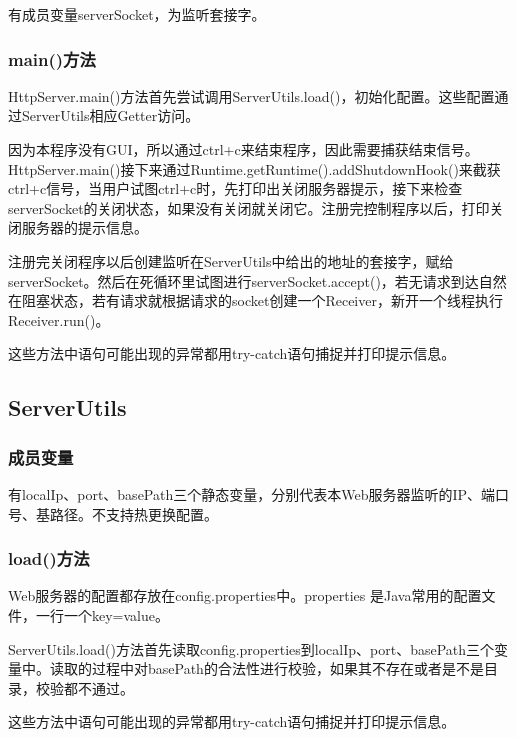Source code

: \documentclass[UTF8,12pt]{ctexart}
\begin{document}
有成员变量serverSocket，为监听套接字。

\subsubsection{main()方法}

HttpServer.main()方法首先尝试调用ServerUtils.load()，初始化配置。这些配置通过ServerUtils相应Getter访问。

因为本程序没有GUI，所以通过ctrl+c来结束程序，因此需要捕获结束信号。HttpServer.main()接下来通过Runtime.getRuntime().addShutdownHook()来截获ctrl+c信号，当用户试图ctrl+c时，先打印出关闭服务器提示，接下来检查serverSocket的关闭状态，如果没有关闭就关闭它。注册完控制程序以后，打印关闭服务器的提示信息。

注册完关闭程序以后创建监听在ServerUtils中给出的地址的套接字，赋给serverSocket。然后在死循环里试图进行serverSocket.accept()，若无请求到达自然在阻塞状态，若有请求就根据请求的socket创建一个Receiver，新开一个线程执行Receiver.run()。

\vspace*{2\baselineskip} 

这些方法中语句可能出现的异常都用try-catch语句捕捉并打印提示信息。

\subsection{ServerUtils}

\subsubsection{成员变量}

有localIp、port、basePath三个静态变量，分别代表本Web服务器监听的IP、端口号、基路径。不支持热更换配置。

\subsubsection{load()方法}

Web服务器的配置都存放在config.properties中。properties 是Java常用的配置文件，一行一个key=value。

ServerUtils.load()方法首先读取config.properties到localIp、port、basePath三个变量中。读取的过程中对basePath的合法性进行校验，如果其不存在或者是不是目录，校验都不通过。

\vspace*{2\baselineskip} 

这些方法中语句可能出现的异常都用try-catch语句捕捉并打印提示信息。
\end{document}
________________________________________
→ Try it
Omit the images and transcribe all of the records above word for word.

→ Answer to this exercise
Source code

: \documentclass[UTF8,12pt]{ctexart}
\begin{document}
有成员变量serverSocket，为监听套接字。

\subsubsection{main()方法}

HttpServer.main()方法首先尝试调用ServerUtils.load()，初始化配置。这些配置通过ServerUtils相应Getter访问。

因为本程序没有GUI，所以通过ctrl+c来结束程序，因此需要捕获结束信号。HttpServer.main()接下来通过Runtime.getRuntime().addShutdownHook()来截获ctrl+c信号，当用户试图ctrl+c时，先打印出关闭服务器提示，接下来检查serverSocket的关闭状态，如果没有关闭就关闭它。注册完控制程序以后，打印关闭服务器的提示信息。

注册完关闭程序以后创建监听在ServerUtils中给出的地址的套接字，赋给serverSocket。然后在死循环里试图进行serverSocket.accept()，若无请求到达自然在阻塞状态，若有请求就根据请求的socket创建一个Receiver，新开一个线程执行Receiver.run()。

\vspace*{2\baselineskip} 

这些方法中语句可能出现的异常都用try-catch语句捕捉并打印提示信息。

\subsection{ServerUtils}

\subsubsection{成员变量}

有localIp、port、basePath三个静态变量，分别代表本Web服务器监听的IP、端口号、基路径。不支持热更换配置。

\subsubsection{load()方法}

Web服务器的配置都存放在config.properties中。properties 是Java常用的配置文件，一行一个key=value。

ServerUtils.load()方法首先读取config.properties到localIp、port、basePath三个变量中。读取的过程中对basePath的合法性进行校验，如果其不存在或者是不是目录，校验都不通过。

\vspace*{2\baselineskip} 

这些方法中语句可能出现的异常都用try-catch语句捕捉并打印提示信息。
\end{document}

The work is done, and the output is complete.